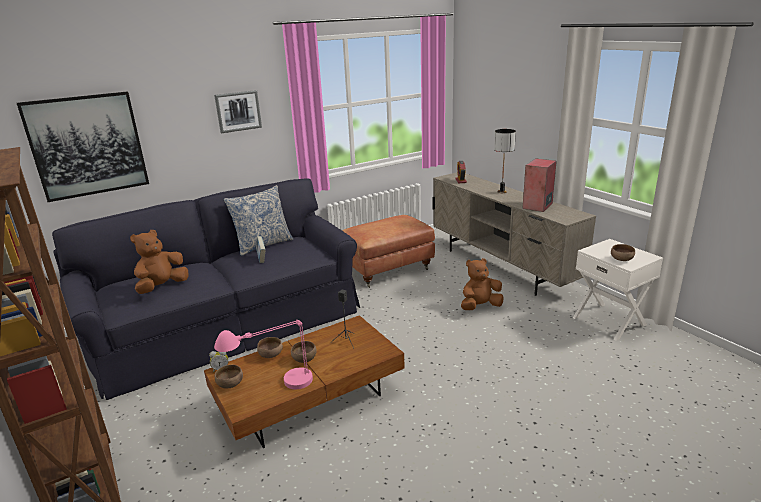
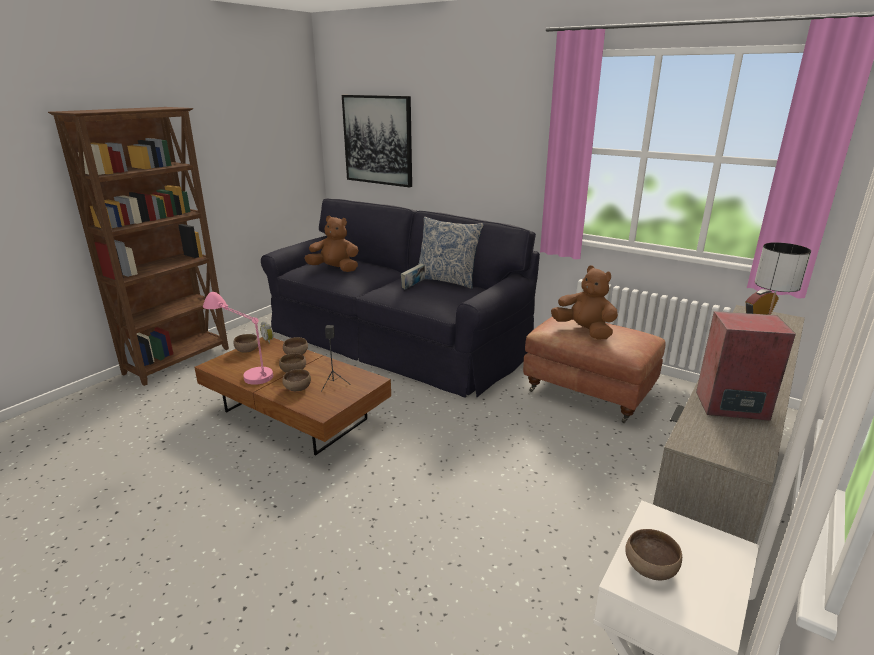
camera: 65 degrees right, 0 degrees up
picture [214,90,262,133] -> none
brown plush toy [461,258,504,310] -> brown plush toy moved to [551,266,618,339]
none -> brown bowl [282,369,311,391]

### TASK TO CARRY OUT
Pictures stay out. Write out everything else in the material exactly.

### RESULT FOR THIS EXERCISE
camera: 65 degrees right, 0 degrees up
picture [214,90,262,133] -> none
brown plush toy [461,258,504,310] -> brown plush toy moved to [551,266,618,339]
none -> brown bowl [282,369,311,391]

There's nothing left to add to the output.